Depois de muito errar e destruir e reconstruir a garagem (já sem o quarto), eu digo para ele que não precisávamos brincar com todos os carrinhos de uma vez, um desejo que posteriormente entendi que era meu, mas que aparecia a partir encontro com ele. Parece-me que as indas e vindas, as construções e reconstruções apontavam para uma apropriação de José do seu desejo. Ele entendeu meu pedido pois estava também muito atento ao meu desejo, e decidiu ficar com apenas alguns carrinhos. Porém, conseguiu manter outros objetos que pudessem dificultar e modificar esse campo: além do dele, dois caminhões para buscar terra para as obras e mais dois carrinhos. Fui dirigir o outro caminhão mas ele me pediu para apenas ficar no portão enquanto ele levava os dois caminhões. Logo retornou com os dois caminhões cheios de terra, tão cheios que a terra caia no meio do caminho. Ao estacionar, ele derrubou mais terra na garagem. Era como se tudo estivesse mudando, sendo ampliado, construído mais rápido do que eu havia imaginado e ele conseguia fazer essas mudanças com muita facilidade enquanto eu me sentia um pouco desnorteada. No movimento de alienação- separação, o momento de separação acontece quando a criança se lança para seu próprio enigma, para ir além de responder sobre o desejo do Outro, para se questionar sobre seu próprio desejo. José dava sinais desse movimento e eu senti os efeitos disso quando me sentia sem lugar ali com ele, como se ele já pudesse se haver com a questão sobre seu desejo. Nesse dia ele me pediu para levar o caminhão.

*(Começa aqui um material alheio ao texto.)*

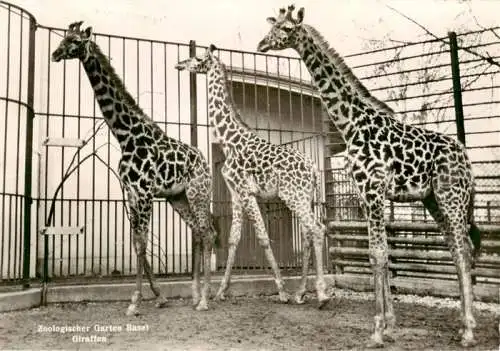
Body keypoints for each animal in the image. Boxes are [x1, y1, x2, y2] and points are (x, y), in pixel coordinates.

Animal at [51, 20, 218, 314]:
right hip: (178, 197)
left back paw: (205, 300)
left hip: (198, 192)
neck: (125, 134)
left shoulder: (144, 193)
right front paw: (157, 296)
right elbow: (136, 242)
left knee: (208, 232)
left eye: (75, 41)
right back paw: (195, 295)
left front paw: (136, 301)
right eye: (63, 38)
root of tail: (204, 161)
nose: (55, 54)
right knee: (197, 232)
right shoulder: (130, 192)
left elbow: (141, 244)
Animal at [176, 44, 332, 308]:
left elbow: (263, 237)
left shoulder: (246, 191)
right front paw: (221, 292)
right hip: (304, 198)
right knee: (308, 234)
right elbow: (233, 239)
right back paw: (301, 293)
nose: (179, 64)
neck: (228, 140)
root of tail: (313, 168)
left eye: (196, 58)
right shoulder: (235, 193)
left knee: (317, 229)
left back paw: (320, 295)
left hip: (293, 196)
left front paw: (281, 291)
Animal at [258, 5, 480, 350]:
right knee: (457, 250)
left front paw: (376, 329)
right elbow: (382, 254)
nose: (261, 44)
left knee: (464, 248)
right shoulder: (365, 195)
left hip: (451, 196)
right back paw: (461, 327)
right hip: (433, 200)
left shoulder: (373, 190)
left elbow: (376, 254)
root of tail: (467, 159)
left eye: (285, 29)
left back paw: (469, 331)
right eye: (273, 25)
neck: (352, 123)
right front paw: (389, 325)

No encontro seguinte, ele decidiu não brincar com todos os carrinhos, mesmo sabendo que todos ainda estavam lá. “Não precisa né tia?”. Apontando o

lugar que ele ocupava frente a seu desejo, ele decidiu brincar com o carrinho dele e com mais dois, dizendo que um dos carros era o meu. Pela primeira vez ele me deixou dirigir um carro e decidir junto com ele o que faríamos. O carro que ele me deu estava quebrado no teto, e ele pediu que eu levasse no mecânico para consertar. Dessa vez ele foi o mecânico e consertou meu carro. Depois, ele me disse que não precisava guardar o carro, pois ele guardaria pra mim. Pediu para eu ficar no portão olhando enquanto ele guardava os três carros. Nesse dia eu brinquei de ir ao mercado, no salão de cabelereiros, na padaria, no posto e ele também ia fazendo outras coisas ao mesmo tempo. No final, avisei a ele que teríamos apenas mais um encontro e ele pareceu não dar muita atenção ao fato. Nessa passagem, quando ele se dá conta do movimento em que ele precisa seguir em frente, ele me permite também fazer o mesmo, ou seja, ele já pode lidar com mais carrinhos e até mesmo consertar o meu, mas me deixa também fazer outras coisas e me cuidar, me ocupar de outras atividades. Na hora de guardar os carros eu ainda precisava estar no portão para garantir a entrada, mas ela já me dizia que podia fazer algumas coisas sozinho e me apontava que eu também devia fazer o mesmo.